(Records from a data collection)
○ ○ ○ ○ ○ ○ ○

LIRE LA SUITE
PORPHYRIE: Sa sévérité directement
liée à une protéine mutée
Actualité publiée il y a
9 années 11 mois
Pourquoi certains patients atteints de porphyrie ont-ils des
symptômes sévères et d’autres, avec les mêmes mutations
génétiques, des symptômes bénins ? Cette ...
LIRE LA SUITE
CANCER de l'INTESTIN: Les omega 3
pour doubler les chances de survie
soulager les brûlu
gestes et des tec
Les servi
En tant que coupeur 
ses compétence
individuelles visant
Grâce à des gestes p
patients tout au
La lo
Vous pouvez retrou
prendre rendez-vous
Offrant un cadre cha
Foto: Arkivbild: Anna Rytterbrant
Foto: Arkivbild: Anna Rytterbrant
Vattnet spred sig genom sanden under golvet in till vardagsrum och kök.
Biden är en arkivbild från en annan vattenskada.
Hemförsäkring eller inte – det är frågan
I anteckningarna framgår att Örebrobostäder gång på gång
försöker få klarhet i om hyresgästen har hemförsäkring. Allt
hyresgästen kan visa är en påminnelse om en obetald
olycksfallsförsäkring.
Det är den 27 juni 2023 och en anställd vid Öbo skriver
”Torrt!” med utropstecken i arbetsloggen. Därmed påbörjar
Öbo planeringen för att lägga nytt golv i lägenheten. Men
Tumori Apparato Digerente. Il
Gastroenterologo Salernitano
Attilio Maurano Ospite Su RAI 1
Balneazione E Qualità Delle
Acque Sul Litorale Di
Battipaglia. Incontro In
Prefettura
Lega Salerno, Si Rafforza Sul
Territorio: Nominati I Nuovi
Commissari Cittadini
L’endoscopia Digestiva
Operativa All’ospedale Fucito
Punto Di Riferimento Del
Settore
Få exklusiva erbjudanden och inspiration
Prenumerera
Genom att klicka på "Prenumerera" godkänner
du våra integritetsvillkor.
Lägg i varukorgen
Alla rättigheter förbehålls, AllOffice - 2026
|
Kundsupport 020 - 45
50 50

○ ○ ○ ○ ○ ○ ○

◆ Task goal ◆
A complete and exact reproduction of the data is needed.

◆ Answer box ◆
LIRE LA SUITE
PORPHYRIE: Sa sévérité directement
liée à une protéine mutée
Actualité publiée il y a
9 années 11 mois
Pourquoi certains patients atteints de porphyrie ont-ils des
symptômes sévères et d’autres, avec les mêmes mutations
génétiques, des symptômes bénins ? Cette ...
LIRE LA SUITE
CANCER de l'INTESTIN: Les omega 3
pour doubler les chances de survie
soulager les brûlu
gestes et des tec
Les servi
En tant que coupeur 
ses compétence
individuelles visant
Grâce à des gestes p
patients tout au
La lo
Vous pouvez retrou
prendre rendez-vous
Offrant un cadre cha
Foto: Arkivbild: Anna Rytterbrant
Foto: Arkivbild: Anna Rytterbrant
Vattnet spred sig genom sanden under golvet in till vardagsrum och kök.
Biden är en arkivbild från en annan vattenskada.
Hemförsäkring eller inte – det är frågan
I anteckningarna framgår att Örebrobostäder gång på gång
försöker få klarhet i om hyresgästen har hemförsäkring. Allt
hyresgästen kan visa är en påminnelse om en obetald
olycksfallsförsäkring.
Det är den 27 juni 2023 och en anställd vid Öbo skriver
”Torrt!” med utropstecken i arbetsloggen. Därmed påbörjar
Öbo planeringen för att lägga nytt golv i lägenheten. Men
Tumori Apparato Digerente. Il
Gastroenterologo Salernitano
Attilio Maurano Ospite Su RAI 1
Balneazione E Qualità Delle
Acque Sul Litorale Di
Battipaglia. Incontro In
Prefettura
Lega Salerno, Si Rafforza Sul
Territorio: Nominati I Nuovi
Commissari Cittadini
L’endoscopia Digestiva
Operativa All’ospedale Fucito
Punto Di Riferimento Del
Settore
Få exklusiva erbjudanden och inspiration
Prenumerera
Genom att klicka på "Prenumerera" godkänner
du våra integritetsvillkor.
Lägg i varukorgen
Alla rättigheter förbehålls, AllOffice - 2026
|
Kundsupport 020 - 45
50 50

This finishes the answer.